Differentiation (Part-38) | S N De

 

$\,6.\,$ If $\,\,16\tan^8\phi=\cos2\theta+3\cos\theta\,\,$ and $\,\, 3\cos^2\phi=2,\,\,$ then find the general values of $\,\,\theta.$

Sol. $\,\,\cos^2\phi=2\quad \text{(given)} \\ \Rightarrow \cos^2\phi=\frac 23 \\ \therefore \tan^2\phi=\frac{\sin^2\phi}{\cos^2\phi}=\frac{1-2/3}{2/3}=\frac 12. \\ \therefore 16 \times  (1/2)^4=\cos2\theta+3\cos\theta \\ \Rightarrow 1=2\cos^2\theta-1+3\cos\theta \\ \Rightarrow 2\cos^2\theta+3\cos\theta-2=0 \\ \Rightarrow 2\cos^2\theta+4\cos\theta-\cos\theta-2=0 \\ \Rightarrow 2\cos\theta(\cos\theta+2)-1(\cos\theta+2)=0 \\ \Rightarrow (\cos\theta+2)(2\cos\theta-1)=0 \\ \Rightarrow 2\cos\theta-1=0\,\,[**] \\ \Rightarrow \cos\theta=\frac 12 \\ \therefore \theta=2n\pi \pm \frac{\pi}{3},\,\,n \,\,\text{being any integer.}$

Note [**] : $\,\cos\theta+2\neq 0\,\,$ as $\,\,-1 \leq \cos\theta\leq 1.$

$\,\,7.\,\,$ Solve : 

$\,\,7.\,\,$ Solve : 

$\,\,2(\sin x-\cos2x)-\sin2x(1+2\sin x)\\+2\cos x=0 \\ \Rightarrow 2 \left[\sin x-(1-2\sin^2x)\right]\\-2\sin x\cos x(1+2\sin x)+2\cos x=0 \\ \Rightarrow 2\sin x-2+4 \sin^2x\\-2\sin x\cos x-4 \sin^2x \cos x+2\cos x=0 \\ \Rightarrow 2\sin x (1-\cos x)+4\sin^2x (1-\cos x)\\-2(1-\cos x)=0 \\ \Rightarrow (1-\cos x)(2\sin x+4\sin^2x-2)=0 \\ \Rightarrow (1-\cos x) \times 2(\sin x+2\sin^2x-1)=0 \\ \Rightarrow (1-\cos x)(2\sin^2x+2\sin x\\-\sin x-1)=0 \\ \Rightarrow (1-\cos x)\left[2\sin x(\sin x+1)\\-1(\sin x+1)\right]=0 \\ \Rightarrow (1-\cos x)(\sin x+1)(2\sin x-1)\\=0 \rightarrow(1)$

From $\,(1),\,\,$ we get, $\,\,1-\cos x=0 \\ \Rightarrow \cos x=1 \\ \Rightarrow x=2n\pi\rightarrow(2)$

Again, by $\,(1),\,\,$ we have, $\,\,\sin x+1=0 \\ \Rightarrow \sin x=-1 \\ \Rightarrow x=(4n-1)\pi/2\rightarrow(3)$

and  $\,\,2\sin x-1=0 \\ \Rightarrow \sin x=\frac 12 \\ \therefore x=n\pi+(-1)^n \pi/6\rightarrow(4)$

Hence, from $\,\,(2)\, , (3),\, (4)\,\,$ we get the required general solution. 

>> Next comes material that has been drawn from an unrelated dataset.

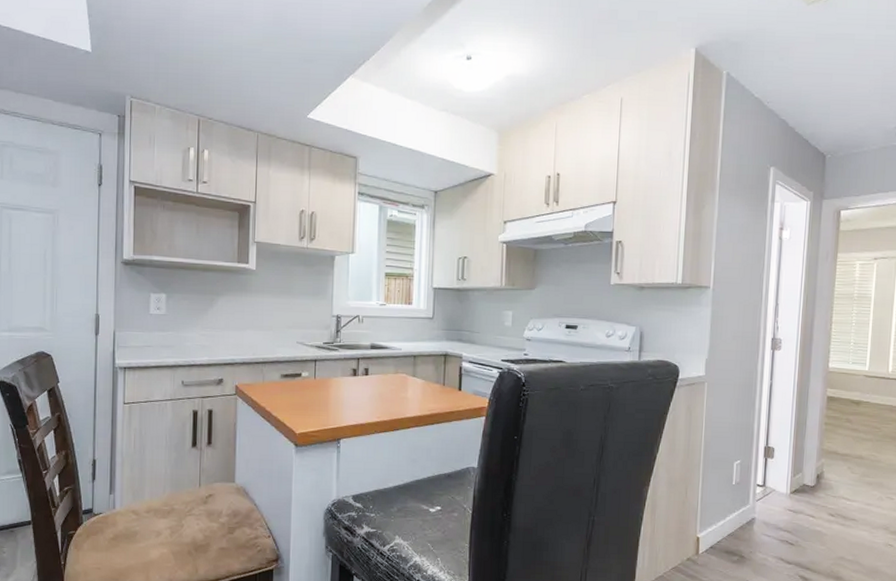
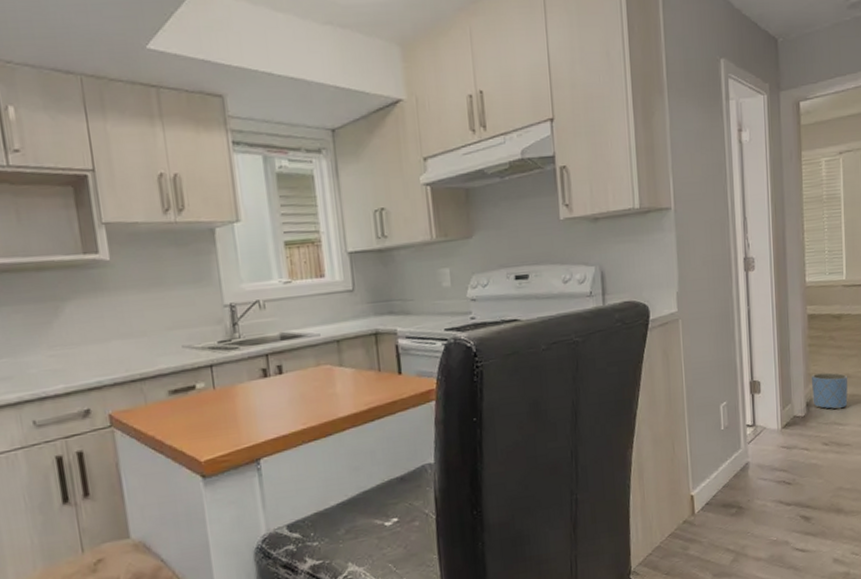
planter: none [823,450,861,486] -> present [812,372,848,410]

$\,8.\,\,$ Prove that, the system of equations $\,\,x-y=2\pi/3\,\,$ and $\,\,\cos x+\cos y=\frac 32\,\,$ does not have any real solution.

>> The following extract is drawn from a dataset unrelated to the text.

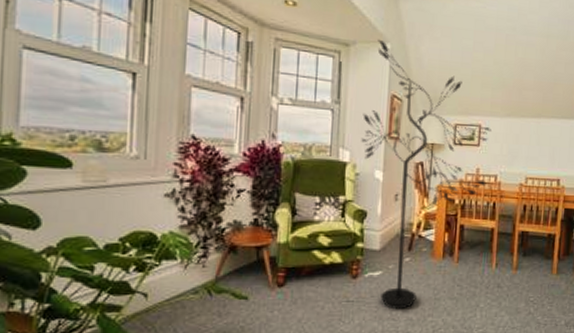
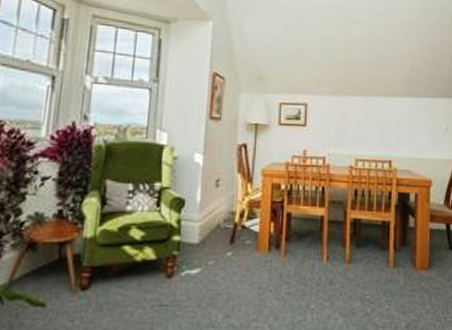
floor lamp: present [361,39,491,310] -> none [180,16,318,315]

Sol. We have , $\,\,x-y=2\pi/3\rightarrow(1)$ 

and $\,\,\cos x+\cos y=\frac 32\rightarrow (2) \\ \Rightarrow 2 \cos \frac{x+y}{2}\cos\frac{x-y}{2}=\frac 32 \\ \Rightarrow 2 \cos\frac{x+y}{2}\times  \cos \left(\frac 12 .\frac{2\pi}{3}\right)=\frac 32 \\ \Rightarrow 2 \cos\frac{x+y}{2} \times \cos\frac{\pi}{3}=\frac 32 \\ \Rightarrow 2\cos\frac{x+y}{2} \times \frac 12=\frac 32 \\ \therefore \cos\frac{x+y}{2}=\frac 32\,\,\text{which is impossible as} \\ \cos\theta\,\,\,\,\text{lies between}-1\,\,\text{and}\,\,1.$ 

Hence, the system of equations $\,\,x-y=2\pi/3\,\,$ and $\,\,\cos x+\cos y=\frac 32\,\,$ does not have any real solution.

Solve : 

$\,9.\, \tan x+\tan y=1\rightarrow(1), \\ x+y=\frac{\pi}{4}\rightarrow(2) \\ \therefore \tan\left(\frac{\pi}{4}-y\right)+\tan y=1 \\ \Rightarrow \frac{1-\tan y}{1+\tan y}+\tan y=1 \\ \Rightarrow (1-\tan y)+\tan y(1+\tan y)=1+\tan y \\ \Rightarrow 1-\tan y+\tan y+\tan^2y=1+\tan y \\ \Rightarrow \tan^2y-\tan y=0 \\ \Rightarrow \tan y(\tan y-1)=0 \\ \therefore \tan y=0 , \tan y=1 \rightarrow(1)$

Hence from $\,(1)\,$ we get, $\,\,\,\tan y=0 \\ \Rightarrow y=0 \\ \therefore x=\frac{\pi}{4}$

Again, by $\,(1)\,\,$ we get, $\,\tan y=1 \\ \Rightarrow y=\frac{\pi}{4} \\ \therefore x=0$

Hence follows the solution.